WHAT THE TASK ASKS: Say how many of the lines below include the word "mbox", and write nothing else.

Plain-text document sources

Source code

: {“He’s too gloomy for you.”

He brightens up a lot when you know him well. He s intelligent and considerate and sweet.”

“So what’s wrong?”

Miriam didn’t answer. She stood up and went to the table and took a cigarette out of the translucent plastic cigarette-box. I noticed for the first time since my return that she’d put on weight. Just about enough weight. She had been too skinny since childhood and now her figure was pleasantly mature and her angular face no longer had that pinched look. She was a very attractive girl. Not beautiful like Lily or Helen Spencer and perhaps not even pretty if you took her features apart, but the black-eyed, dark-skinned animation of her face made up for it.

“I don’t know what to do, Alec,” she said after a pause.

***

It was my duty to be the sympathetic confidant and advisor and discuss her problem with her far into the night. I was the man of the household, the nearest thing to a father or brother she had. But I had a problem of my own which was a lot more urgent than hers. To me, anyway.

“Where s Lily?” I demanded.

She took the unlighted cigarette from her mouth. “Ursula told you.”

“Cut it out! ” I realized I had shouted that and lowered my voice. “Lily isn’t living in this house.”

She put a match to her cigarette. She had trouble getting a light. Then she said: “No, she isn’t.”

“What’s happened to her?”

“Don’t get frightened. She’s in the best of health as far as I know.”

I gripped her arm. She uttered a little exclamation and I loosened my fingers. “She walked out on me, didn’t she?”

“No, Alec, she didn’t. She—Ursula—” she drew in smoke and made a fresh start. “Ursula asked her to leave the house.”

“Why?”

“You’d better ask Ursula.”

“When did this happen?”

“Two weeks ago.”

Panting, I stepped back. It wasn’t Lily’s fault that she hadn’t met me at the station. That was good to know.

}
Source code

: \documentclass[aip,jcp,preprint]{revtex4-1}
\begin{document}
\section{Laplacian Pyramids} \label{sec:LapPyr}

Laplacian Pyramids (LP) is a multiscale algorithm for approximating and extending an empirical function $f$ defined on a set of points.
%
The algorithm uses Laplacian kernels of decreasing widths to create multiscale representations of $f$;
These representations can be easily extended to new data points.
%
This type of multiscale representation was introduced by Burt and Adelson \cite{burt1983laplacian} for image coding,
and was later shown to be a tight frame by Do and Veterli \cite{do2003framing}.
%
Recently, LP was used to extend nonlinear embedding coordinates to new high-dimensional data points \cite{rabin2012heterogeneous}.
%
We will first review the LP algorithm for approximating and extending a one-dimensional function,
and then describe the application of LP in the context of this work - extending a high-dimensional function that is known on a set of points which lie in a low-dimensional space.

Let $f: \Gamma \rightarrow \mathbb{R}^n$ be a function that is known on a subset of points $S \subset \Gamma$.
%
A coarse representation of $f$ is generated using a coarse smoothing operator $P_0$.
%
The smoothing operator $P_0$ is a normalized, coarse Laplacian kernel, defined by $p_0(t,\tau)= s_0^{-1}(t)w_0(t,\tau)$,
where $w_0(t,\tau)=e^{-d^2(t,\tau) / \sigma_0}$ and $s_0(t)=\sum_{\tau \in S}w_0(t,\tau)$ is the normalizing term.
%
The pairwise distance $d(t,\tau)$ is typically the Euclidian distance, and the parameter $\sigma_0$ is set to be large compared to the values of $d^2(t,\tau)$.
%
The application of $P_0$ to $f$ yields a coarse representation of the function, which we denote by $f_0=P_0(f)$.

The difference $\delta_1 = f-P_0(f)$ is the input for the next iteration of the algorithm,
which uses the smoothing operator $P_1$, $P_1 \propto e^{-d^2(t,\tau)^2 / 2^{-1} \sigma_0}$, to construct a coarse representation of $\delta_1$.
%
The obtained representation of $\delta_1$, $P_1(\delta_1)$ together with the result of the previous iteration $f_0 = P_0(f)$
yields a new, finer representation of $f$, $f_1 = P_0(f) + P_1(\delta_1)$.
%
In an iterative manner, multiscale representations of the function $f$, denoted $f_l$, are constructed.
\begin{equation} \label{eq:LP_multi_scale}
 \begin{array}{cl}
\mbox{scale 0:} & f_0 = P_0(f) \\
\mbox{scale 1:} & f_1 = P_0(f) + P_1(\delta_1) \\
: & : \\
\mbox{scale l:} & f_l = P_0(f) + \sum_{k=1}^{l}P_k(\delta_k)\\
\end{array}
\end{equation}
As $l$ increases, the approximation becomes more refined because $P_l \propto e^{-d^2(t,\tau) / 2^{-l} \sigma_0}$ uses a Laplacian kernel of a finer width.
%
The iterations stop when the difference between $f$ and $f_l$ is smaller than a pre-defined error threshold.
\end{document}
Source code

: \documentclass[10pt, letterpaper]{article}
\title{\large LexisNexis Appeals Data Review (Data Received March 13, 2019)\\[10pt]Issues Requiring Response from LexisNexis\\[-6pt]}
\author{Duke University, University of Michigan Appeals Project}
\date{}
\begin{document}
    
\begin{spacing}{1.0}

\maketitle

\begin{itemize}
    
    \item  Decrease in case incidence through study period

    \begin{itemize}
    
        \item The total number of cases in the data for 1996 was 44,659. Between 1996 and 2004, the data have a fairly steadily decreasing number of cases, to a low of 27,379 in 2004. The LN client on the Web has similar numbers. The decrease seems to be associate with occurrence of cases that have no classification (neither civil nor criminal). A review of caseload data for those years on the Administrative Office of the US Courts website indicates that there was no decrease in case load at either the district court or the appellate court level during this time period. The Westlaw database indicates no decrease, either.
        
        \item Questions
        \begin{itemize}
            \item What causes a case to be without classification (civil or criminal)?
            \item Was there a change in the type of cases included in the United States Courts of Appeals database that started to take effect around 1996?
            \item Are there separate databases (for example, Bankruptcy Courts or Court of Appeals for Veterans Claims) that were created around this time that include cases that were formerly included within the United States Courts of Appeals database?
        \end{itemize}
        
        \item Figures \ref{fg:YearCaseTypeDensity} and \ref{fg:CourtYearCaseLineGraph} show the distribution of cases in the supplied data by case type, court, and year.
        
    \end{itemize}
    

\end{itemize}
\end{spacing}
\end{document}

RESULT OF THIS EXERCISE: 3